A third point which is less developed in my mind is intersectional.  I found Chris inspiring, and that could be in part because of the intersections of identity we share. We are both white men, of a similar age, and of not entirely different social class. Also, he wears his hair pretty much like I do and that stands for something. I wonder how men of colour who share our interest in unpicking macho culture and men’s violence understand the issue? How does centring male violence apply to the lives of LGBTQI men? What do men who agree in principle who are older and younger than us think? How does Chris’ argument sound from a different class location? I don’t have the answers, but I am interested to her from men that have other perspectives.   

Of course, some men will be concerned about making the narrative about men’s violence against women because they do not feel like they are violent. I think Chris speaks to that well enough for me not to need to as well.

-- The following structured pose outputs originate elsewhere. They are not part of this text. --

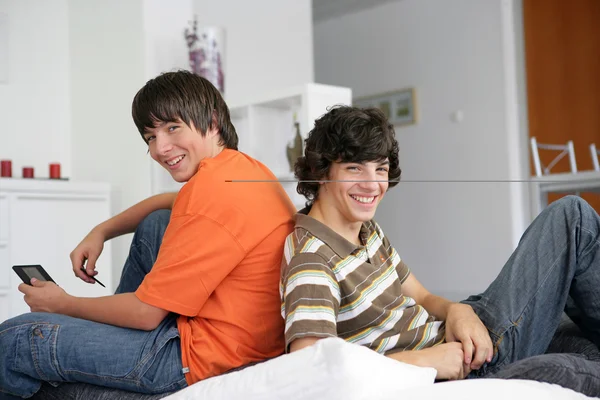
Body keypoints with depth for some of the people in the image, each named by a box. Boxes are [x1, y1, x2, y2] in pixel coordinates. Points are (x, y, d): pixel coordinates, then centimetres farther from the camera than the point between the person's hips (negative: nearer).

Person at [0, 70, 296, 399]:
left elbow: (145, 313, -17)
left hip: (205, 357, -10)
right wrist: (101, 232, 14)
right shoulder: (245, 167, 5)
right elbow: (173, 203, 28)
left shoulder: (213, 190, -23)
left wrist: (62, 304, 0)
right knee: (155, 224, 27)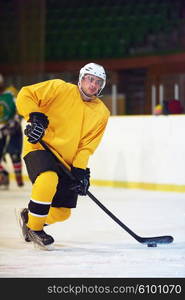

I am a natural critic and I believe that testing the limits of ideas makes them stronger, or at least more useful in context. It is also worth noting that this was a short interview and Chris had to make his point strongly and quickly and that didn’t allow for much nuanced thinking. I have his book on order and look forward to understanding a fuller picture of his thinking. There are also other more substantial interviews with him available to be listened to on his web site. With my concerns laid out I return to how inspired I was by hearing Chris’ voice on the news.

For a long as I can remember I have always been a sceptic towards aspects of masculinity and its culture. I have always attempted to resist assimilation into the worst of the toxic thinking and behaviour, and that attempt is important, perhaps centrally important, to my notion of self. Of course, it has been a mixed bag in terms of success. I am part of it and it has shaped me, not always for the better. It would be hugely naive for me to consider myself from outside of it. I know I am not alone, but patriarchal culture has robust mechanisms to defend itself from attack both from outside and within. It is made transparently clear to men from point of entry into the club that non-compliance will be met with bullying, ostracization and ultimately male violence. Men like me often group together for mutual protection, and even though we understand the nature of what we share the culture still tends to prevent us from actually articulating it to each other. It is a strange thing.

Seeing Chris on the news last night helped me feel like it was more possible for a man to be outspoken about the darkness within our masculine culture. Speaking out is a risk. We risk vilification from men who take exception, we risk appropriate criticism because we got it wrong, even more worryingly we risk getting lost due to complex social maps of meaning that can never be clearly interpreted; and as we know we often don’t like to admit that we are lost. On the bright side, the culture does teach us to engage in risky behaviours, so perhaps we should not find it so hard? I am really pleased that I heard Chris last night, and that he has inspired me to think more deeply about masculinity that I have done in some time. I just wish it could be under better circumstances.